# HB1/9004 bulb options (car)



## Flakey (Apr 10, 2006)

ok so my car uses 9004 socketed bulbs these are old crappy OEM headlights that were manditory before H4's were made legal in the us. so i was wondering if there was anything out there that is brighter than the sylvania silverstars ... cause this just isnt doing it, they are really dim compared to anything new. (im not looking for HID wayy to pricey for me, just bright incan please.


----------



## fivemega (Apr 10, 2006)

JCW has 9004 xenon 100/80W for $34.99 a pair.


----------



## mdocod (Apr 10, 2006)

To stay street legal, you'll want to stick with the 60/55W driving lamps...

One of my cars takes a 9004, the other takes a 9007... I replaced both with GE nighthalks and am very happy compared to cheaper lamps, (never tried the silverstar from silvania, too pricey imo)

If the silverstars (which should be comparable to nighthalks) aren't bright enough for ya, then you might look at replacing the wiring leading to the lamps with somethign heavier gage to reduce losses...

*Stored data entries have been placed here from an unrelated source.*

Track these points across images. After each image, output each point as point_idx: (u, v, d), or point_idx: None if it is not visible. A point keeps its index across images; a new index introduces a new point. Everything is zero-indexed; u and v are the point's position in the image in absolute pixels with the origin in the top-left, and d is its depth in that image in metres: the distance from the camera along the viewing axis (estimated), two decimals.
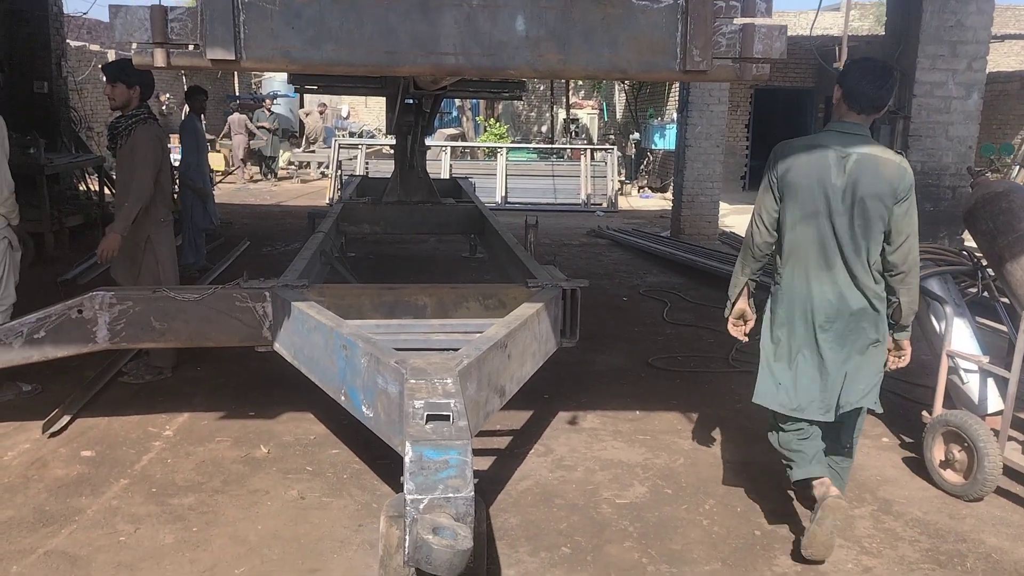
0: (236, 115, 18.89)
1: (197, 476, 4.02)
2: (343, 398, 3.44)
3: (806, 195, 3.30)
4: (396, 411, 2.94)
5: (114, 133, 5.17)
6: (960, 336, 4.29)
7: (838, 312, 3.32)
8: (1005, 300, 4.40)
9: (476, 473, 4.16)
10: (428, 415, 2.55)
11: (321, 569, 3.27)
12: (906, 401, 5.27)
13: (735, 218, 14.50)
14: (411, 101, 7.80)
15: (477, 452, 4.32)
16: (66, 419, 4.60)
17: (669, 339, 6.67)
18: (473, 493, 2.34)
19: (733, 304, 3.67)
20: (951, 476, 4.08)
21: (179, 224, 7.73)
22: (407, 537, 2.28)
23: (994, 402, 4.20)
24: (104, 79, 5.31)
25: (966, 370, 4.28)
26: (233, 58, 2.85)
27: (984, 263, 4.44)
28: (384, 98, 8.62)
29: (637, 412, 4.99)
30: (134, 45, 2.85)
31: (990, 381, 4.22)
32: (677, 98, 12.41)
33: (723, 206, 15.30)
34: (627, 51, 3.03)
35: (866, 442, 4.63)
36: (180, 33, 2.85)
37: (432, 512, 2.29)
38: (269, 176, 19.19)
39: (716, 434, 4.70)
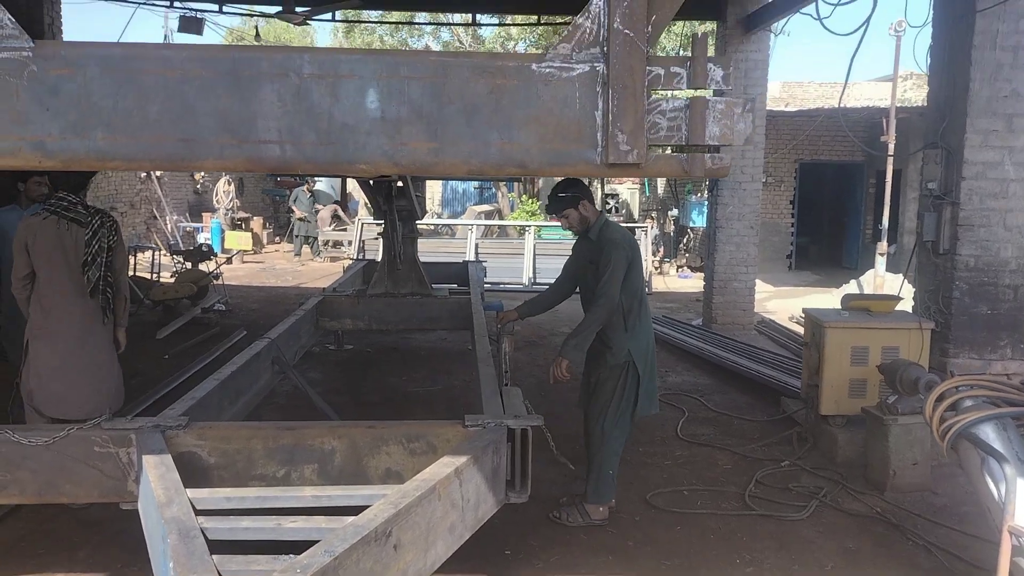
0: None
1: None
2: None
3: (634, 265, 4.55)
4: None
5: None
6: None
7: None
8: None
9: None
10: None
11: None
12: None
13: (779, 302, 13.32)
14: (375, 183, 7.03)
15: None
16: None
17: (678, 463, 5.61)
18: None
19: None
20: None
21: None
22: None
23: None
24: None
25: None
26: None
27: None
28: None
29: None
30: None
31: None
32: None
33: (766, 288, 14.17)
34: (526, 137, 2.13)
35: None
36: None
37: None
38: (318, 256, 18.77)
39: None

In general the 100/80W lamps, are for offroad use only, but if you really want a lot more light, and are willing to "risk it" you could give em a try. Chances are, the HIDs on the road will still be more blinding anyhow. And as long as you focus the low-beams down and keep em out of peoples eyes, cops won't notice or care.


----------



## larryk (Apr 10, 2006)

A bit pricey but this looks like a nice solution. 
http://www.coolbulbs.com/cool_accessories.asp


----------